Quiero hablarles de una adolescente a la que conocí hace dos años. Entré en un centro de salud comunitario esperando encontrarme con 50 parteras tradicionales para recibir un seminario de formación. En vez de eso, me encontré con una sala de partos y vi una placenta tirada en el suelo. Allí había una joven madre sangrando y sollozando mientras su recién nacido luchaba por sobrevivir contra todo pronóstico.

Las matronas, con sus uniformes de color rosa brillante, me pidieron que ayudara a asear a la madre mientras ellas reanimaban al bebé. No hice preguntas, sino que me puse automáticamente a limpiarla y a tranquilizarla. El recién nacido seguía sin respirar, tenía obstruidas las vías respiratorias y en el modesto centro de salud no disponían del equipo necesario para salvar su vida.

Finalmente llevé al bebé al hospital de la localidad más cercana y la madre llegó poco después. Agradecida, lloró al ver a su bebé durmiendo sano y salvo dentro de una incubadora neonatal. Aquella experiencia cambió mi perspectiva para siempre. Fue entonces cuando comprendí lo que significa realmente estar indefenso. Pero también comprobé, que con los recursos adecuados, se pueden salvar vidas.

Los servicios de salud, en declive

Hoy día, las embarazadas tienen dificultades en todo Sierra Leona para conseguir la asistencia médica que necesitan. Cada día mueren siete mujeres por complicaciones asociadas a la maternidad y cada hora muere un bebé. Eso significa que cada año se registran 9.000 muertes de recién nacidos. Por desgracia, desde la aparición del ébola, el uso de los servicios de salud materna y neonatal ha disminuido.

El ébola ha supuesto una gran presión para un sistema de asistencia médica ya debilitado como el nuestro. Ahora mismo faltan materiales, medicamentos y trabajadores en las clínicas. Muchos centros de atención a la salud sólo están tratando los casos de ébola.

**TAREAS A REALIZAR**.
1) Responde a estas preguntas sobre el texto acerca de la salud materna en Sierra Leona:
(a) ¿A cuántas parteras tradicionales se esperaba encontrar en el centro de salud comunitario?
(b) ¿De qué color eran los uniformes de las matronas?
(c) ¿Cuántas mujeres mueren cada día en Sierra Leona por complicaciones asociadas a la maternidad?
2) ¿Qué falta ahora mismo en las clínicas, según el texto sobre la salud materna en Sierra Leona? Nombra todo lo que menciona.
3) Retoma el texto sobre la salud materna en Sierra Leona después de su última oración y continúalo.

**DATOS DE ORIGEN**.
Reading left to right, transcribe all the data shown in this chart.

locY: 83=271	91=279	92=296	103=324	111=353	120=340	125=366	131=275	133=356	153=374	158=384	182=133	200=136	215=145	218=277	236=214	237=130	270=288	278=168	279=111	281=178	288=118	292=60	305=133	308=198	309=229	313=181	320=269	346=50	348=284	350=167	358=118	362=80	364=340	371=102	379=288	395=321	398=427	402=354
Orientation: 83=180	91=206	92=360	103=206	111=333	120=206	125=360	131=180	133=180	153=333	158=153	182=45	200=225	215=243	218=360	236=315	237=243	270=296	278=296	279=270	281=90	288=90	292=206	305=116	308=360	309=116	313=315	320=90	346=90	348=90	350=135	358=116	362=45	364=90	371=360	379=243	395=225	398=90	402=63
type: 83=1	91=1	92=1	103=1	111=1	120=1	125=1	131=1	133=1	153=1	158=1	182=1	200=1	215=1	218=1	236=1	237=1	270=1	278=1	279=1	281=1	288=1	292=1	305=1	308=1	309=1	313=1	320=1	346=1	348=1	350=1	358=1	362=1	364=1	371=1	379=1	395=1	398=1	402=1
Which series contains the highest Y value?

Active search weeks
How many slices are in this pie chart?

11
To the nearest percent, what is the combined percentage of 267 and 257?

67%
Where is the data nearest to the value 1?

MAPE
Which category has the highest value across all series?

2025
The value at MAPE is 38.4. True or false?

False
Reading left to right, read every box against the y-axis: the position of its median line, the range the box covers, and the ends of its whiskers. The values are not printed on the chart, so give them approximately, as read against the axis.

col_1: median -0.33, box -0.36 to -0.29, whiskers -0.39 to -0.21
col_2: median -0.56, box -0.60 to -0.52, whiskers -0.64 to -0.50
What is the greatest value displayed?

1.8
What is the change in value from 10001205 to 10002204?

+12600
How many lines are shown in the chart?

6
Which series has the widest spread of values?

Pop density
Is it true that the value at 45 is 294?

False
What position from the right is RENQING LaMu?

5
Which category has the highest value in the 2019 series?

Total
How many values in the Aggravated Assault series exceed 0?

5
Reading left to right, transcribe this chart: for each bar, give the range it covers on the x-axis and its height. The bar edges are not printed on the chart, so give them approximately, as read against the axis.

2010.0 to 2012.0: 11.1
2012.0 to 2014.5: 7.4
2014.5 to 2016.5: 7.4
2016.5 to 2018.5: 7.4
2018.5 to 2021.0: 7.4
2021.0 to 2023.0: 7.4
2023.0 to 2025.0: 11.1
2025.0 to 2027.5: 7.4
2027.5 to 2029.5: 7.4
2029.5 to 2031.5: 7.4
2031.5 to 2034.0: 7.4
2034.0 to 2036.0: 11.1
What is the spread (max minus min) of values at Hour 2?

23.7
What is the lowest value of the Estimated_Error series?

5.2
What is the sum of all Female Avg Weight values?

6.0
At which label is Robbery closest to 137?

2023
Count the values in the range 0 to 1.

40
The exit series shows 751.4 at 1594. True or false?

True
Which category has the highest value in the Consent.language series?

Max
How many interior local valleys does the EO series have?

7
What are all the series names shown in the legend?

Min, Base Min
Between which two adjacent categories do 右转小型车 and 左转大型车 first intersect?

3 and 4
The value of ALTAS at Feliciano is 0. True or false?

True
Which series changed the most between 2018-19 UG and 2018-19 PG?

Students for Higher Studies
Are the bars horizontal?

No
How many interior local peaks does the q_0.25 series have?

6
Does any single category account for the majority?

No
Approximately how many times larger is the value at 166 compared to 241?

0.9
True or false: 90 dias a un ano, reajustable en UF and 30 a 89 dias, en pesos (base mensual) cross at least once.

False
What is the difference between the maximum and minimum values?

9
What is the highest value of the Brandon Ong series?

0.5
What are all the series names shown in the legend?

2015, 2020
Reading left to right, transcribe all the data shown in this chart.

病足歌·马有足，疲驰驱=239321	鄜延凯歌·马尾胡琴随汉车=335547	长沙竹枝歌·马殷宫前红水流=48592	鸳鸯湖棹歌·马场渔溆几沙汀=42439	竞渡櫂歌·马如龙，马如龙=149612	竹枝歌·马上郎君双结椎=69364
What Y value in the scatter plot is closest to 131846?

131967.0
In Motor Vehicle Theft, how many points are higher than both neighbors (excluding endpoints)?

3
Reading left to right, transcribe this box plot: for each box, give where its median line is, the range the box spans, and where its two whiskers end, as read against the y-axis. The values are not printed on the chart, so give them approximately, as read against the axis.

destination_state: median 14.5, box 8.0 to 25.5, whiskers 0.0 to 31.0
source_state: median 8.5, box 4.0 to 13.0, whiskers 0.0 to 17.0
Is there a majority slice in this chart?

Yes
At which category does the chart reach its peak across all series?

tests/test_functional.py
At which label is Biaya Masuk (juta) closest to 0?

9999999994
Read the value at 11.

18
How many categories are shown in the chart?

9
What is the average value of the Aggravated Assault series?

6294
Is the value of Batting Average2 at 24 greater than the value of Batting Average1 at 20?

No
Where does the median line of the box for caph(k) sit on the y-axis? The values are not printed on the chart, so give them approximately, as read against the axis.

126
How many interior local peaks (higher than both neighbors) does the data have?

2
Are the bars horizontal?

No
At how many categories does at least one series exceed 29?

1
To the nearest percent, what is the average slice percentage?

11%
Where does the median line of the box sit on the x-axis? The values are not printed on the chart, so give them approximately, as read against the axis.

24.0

**RESPUESTAS**.
1)
(a) A 50.
(b) Rosa brillante.
(c) Siete.

2) Materiales, medicamentos y trabajadores.

3)
Y lo que es peor, el miedo a la enfermedad se ha extendido entre los pacientes y los trabajadores de la salud. La muerte de trabajadores de la salud y pacientes de ébola disuade a muchas mujeres de solicitar ayuda médica. La fiebre y las hemorragias, tan comunes durante el embarazo, también son síntomas del ébola, por lo que los trabajadores de la salud tienen reparos para tratar e ingresar a embarazadas. Las oportunidades de sobrevivir al parto que tiene una adolescente embarazada siguen siendo muy escasas. No tiene que ser así.

Demasiados partos de hijos muertos

Hace un par de semanas acompañé a los equipos de enterramiento a retirar el cadáver de un recién nacido de un hospital militar en Freetown. Acompañados del padre, llevamos el cuerpo al cementerio, que acaba de ser ampliado para dar cabida a niños y recién nacidos. Vimos demasiadas tumbas pequeñas, algunas recién excavadas, otras cerradas y pulcramente organizadas con letreros de “recién nacidos, sin nombre”. Había demasiados letreros de “nacidos muertos”.

Me pregunté cuál sería la razón del aumento de partos de hijos muertos. ¿Sería debido a la disminución de las visitas prenatales, y por eso las mujeres estarían más expuestas a contraer una infección durante el parto? La verdad es que no lo sabemos. Pero lo que sí sabemos es que mueren demasiadas madres y bebés por causas evitables. Y es porque la gente no acude a los centros de salud debido a prejuicios asociados al ébola y a la degradación de la asistencia médica.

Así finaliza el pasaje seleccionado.